Monday, November 20, 2006

New York Doll

Well, I finally saw New York Doll last night and I can’t get it off my mind! What an amazing, amazing work.

I think this film is an amazing example of what LDS art should be. Here’s why:

It simply told a story.
It told it very truthfully, without emotional manipulation.
The character that the story was about was Mormon.
Some things happened to him. Some of them involved his Mormon-ness.
The viewer was left to make her own judgments about the story and the character. (No preaching of any kind!)

Amazing, amazing. (Did I mention it was amazing?) This story was told in such a way that I COULD NOT DOUBT the religious experience that Arthur Kane had—without ever even feeling as if the creators expected me to believe it! What breathtaking skill! I kept thinking about another Arthur, Arthur Henry King, who tells about his experience reading Joseph Smith's account of the first vision, and feeling absolutely compelled to believe it because of the plain and non-manipulative words Joseph used. (And is Brother King now rolling over in his grave at having been compared with New York Dolls' Brother Kane?)

Now, aside from my feelings about this film as a piece of Mormon art, here are some other observations:

How ridiculous (to me—I wonder if it did to non-Mormons, or to people involved in rock culture?) the other members of his band looked compared to Arthur when they reunited. Saggy, dirty, silly, with their swaggers and attempts to be polite about Arthur’s conversion. Weird to think that they were probably looking at him with gentle condescension because he was poor and had never made anything of himself and now belonged to this weird church. Weird because of how silly they looked in their stupid clothes. They laugh a little at him because he feels a responsibility to return to his job (at the family history library) on Monday because they are understaffed. Is the concept of responsibility, of not letting down one’s friends, so foreign to them? Such a strange and beautiful juxtaposition of cultures and values.

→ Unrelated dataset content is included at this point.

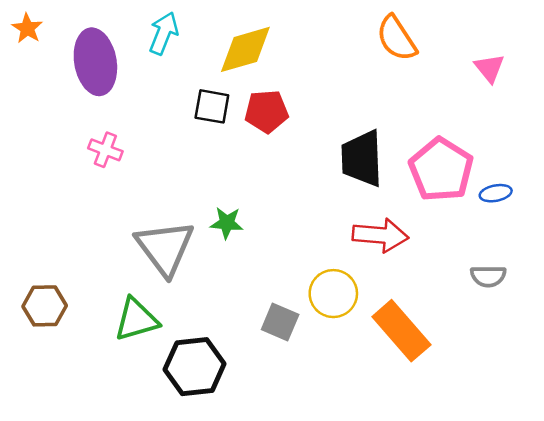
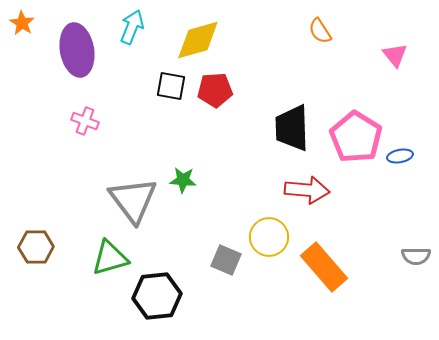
orange semicircle: (397, 38) -> (320, 31), size x0.7
gray semicircle: (488, 276) -> (416, 256), moved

I was very moved by the fact that Arthur died so soon after the reunion. To me, it was God’s reward for his faithfulness through what must have been incredible odds. (Arthur seemed quite lonely. I think he is probably being sweetly rewarded now.) I’m not sure I have as much faith as Arthur showed by converting after such a wild life, and then quietly sustaining that conversion in the face of his old friends, whom he must have sensed laughing at him at times.

This movie haunts me.

Have you seen it? What did you think?

Here is my 100% original poem on the subject. (You know it got to me if I'm writing poetry about it.)

Paper Dolls
In Memoriam: Arthur "Killer" Kane of the New York Dolls (1949-2004)
“They who have endured the crosses of the world, and despised the shame of it, they shall inherit the kingdom of God” (2 Ne. 9:18).

Candy-coated rock stars, once your friends,
giggle in embarrassment, slide their eyes
away behind their glasses, feebly pat
your shoulder with their cartoon sophistication.
If we put them in the sun, they'd melt.

Not you.
You welcomed sunlight, judging glare that pierced
with pain, revealing ugliness: the inside
of the dumpster, the bottom
of a shoe, the terror
of the darkest part
of your own small, withered heart.

You winced but didn't look away.

The starkness of the light has softened you.
Now you stand, newborn pink, and face the sun.

You are foreign to these paper dolls,
spreading wide your arms, meeting their eyes.
They shiver, sensing hidden holiness.
You lope into the afternoon to catch a bus.


Darlene said...

I have to admit that my thoughts and my poem cannot really be about the man, Arthur Kane. Rather, they are about the character in the movie whose name was Arthur Kane. Because all I know of him is how he was painted. (Who knows what he was really like?) But I was really touched by this character and thought it worthy of a poem.

Darlene said...

Also, I think I used the word "amazing" too much in this post. But I'm too lazy to go back and edit it. Deal with it.

kristen said...

I just borrowed this movie from some friends of ours...we got it two days ago and still haven't seen it. I will today!!

mary ann said...

Loved the movie. I saw it with a friend from high school. We loved seeing the bands that we used to listen to talking about the man who had converted to Mormonism. We loved the juxtaposition of the genealogical library with the geneology of rock they used. We loved Arthur's earnest attempt to pay tribute to Joseph Smith. We loved Arthur.
Incidentally, my friend now lives in LA, and Arthur was for some months her home teacher. She said he was diligent and came every month with his companion, but didn't say very much. I also loved the sense of closure and redemption that Arthur got by participating in the meltdown.
My friend said that the home teacher was the unsung hero of that whole story (helping him financially with the bass in the pawn shop, the trip to London, the concierge's jacket and more), and I told my husband he should show it to his elders quorum as an example of true home teaching.

Darlene said...

Kristen, hope you like it as much as I did.

Mary Ann, Yeah, that would really solidify Rob's role as pillar of conservative righteousness in your ward.